The church was built during the fifteenth century and served before Reformation as Roman Catholic church. On 14 May 1415 bishop Frederik III of Blankenheim of Utrecht gave a license for use of old construction material of the St. Nicolaaschurch, a church laying outside the citywall, for extension of the old St. Mariechapel within the city, because the St. Nicolaaschurch burned down earlier that year.
The St. Mariechapel stood on the spot of today's church. It had a surface area of 30 by 21 meters. Around 1435 they started building a tower for the new church, which lasted five years to finish. The tower (height: 243 Amsterdam-feet) was higher than the St. Eusebiuschurh in Arnhem. The church masters poured two bells for it in 1440.
In 1503, during an enormous fire within the town the roof of the church damaged and many people, who tried to escape into the 'safe' church, died in the fire. Just later in the sixteenth century the roof could be repaired. Ewolt van Delft painted the roofs in 1560 and 1561. His paintings concerns unique bible tales. The paintings not only tell us something about Scripturestories, but reveale also revolutionary ideas that were characteristic for the route to reformation. For example: Consummatum est! ('It is finished').

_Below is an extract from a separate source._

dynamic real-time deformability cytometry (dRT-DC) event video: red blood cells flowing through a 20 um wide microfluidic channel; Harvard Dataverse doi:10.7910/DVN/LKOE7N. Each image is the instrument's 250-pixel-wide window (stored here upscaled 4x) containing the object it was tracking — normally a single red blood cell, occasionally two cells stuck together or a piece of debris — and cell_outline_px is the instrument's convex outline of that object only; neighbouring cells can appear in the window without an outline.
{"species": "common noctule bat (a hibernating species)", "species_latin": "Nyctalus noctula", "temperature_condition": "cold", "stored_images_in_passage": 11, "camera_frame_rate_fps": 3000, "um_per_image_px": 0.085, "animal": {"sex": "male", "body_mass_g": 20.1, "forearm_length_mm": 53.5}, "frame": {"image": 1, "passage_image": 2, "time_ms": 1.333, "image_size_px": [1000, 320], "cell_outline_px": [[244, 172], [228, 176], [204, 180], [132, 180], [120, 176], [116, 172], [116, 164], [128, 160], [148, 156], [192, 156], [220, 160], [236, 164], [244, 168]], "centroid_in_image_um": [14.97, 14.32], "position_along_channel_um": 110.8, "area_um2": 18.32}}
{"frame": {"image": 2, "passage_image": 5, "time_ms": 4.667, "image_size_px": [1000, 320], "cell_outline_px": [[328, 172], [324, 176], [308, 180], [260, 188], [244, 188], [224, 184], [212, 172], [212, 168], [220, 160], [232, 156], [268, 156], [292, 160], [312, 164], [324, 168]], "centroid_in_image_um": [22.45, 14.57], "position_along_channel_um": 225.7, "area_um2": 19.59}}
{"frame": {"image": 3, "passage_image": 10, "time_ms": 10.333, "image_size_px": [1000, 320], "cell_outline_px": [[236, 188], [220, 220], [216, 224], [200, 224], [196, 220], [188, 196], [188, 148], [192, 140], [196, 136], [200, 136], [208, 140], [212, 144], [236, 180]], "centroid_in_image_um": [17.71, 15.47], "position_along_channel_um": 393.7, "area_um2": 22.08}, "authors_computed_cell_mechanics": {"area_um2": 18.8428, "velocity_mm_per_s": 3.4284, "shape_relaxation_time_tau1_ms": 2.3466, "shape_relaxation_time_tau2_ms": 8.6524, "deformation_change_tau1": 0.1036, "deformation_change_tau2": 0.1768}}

In 1578 Reformation took place in Harderwijk, and from that moment on the church has been only used for Protestant worship; after that time no Catholic mass has been celebrated.
During a thunderstorm on the 28th of January 1797, the east wall of the tower collapsed, together with half of the nave. Later the north and south wall followed, whereupon with a gun shot the western wall was fetched down. Today only 2/5 of the old nave remains.
In the period between 1967-1980, the church was restored thoroughly. During this restoration the unique roof paintings from Ewolt van Delft were found. These paintings were hidden under layers of lime.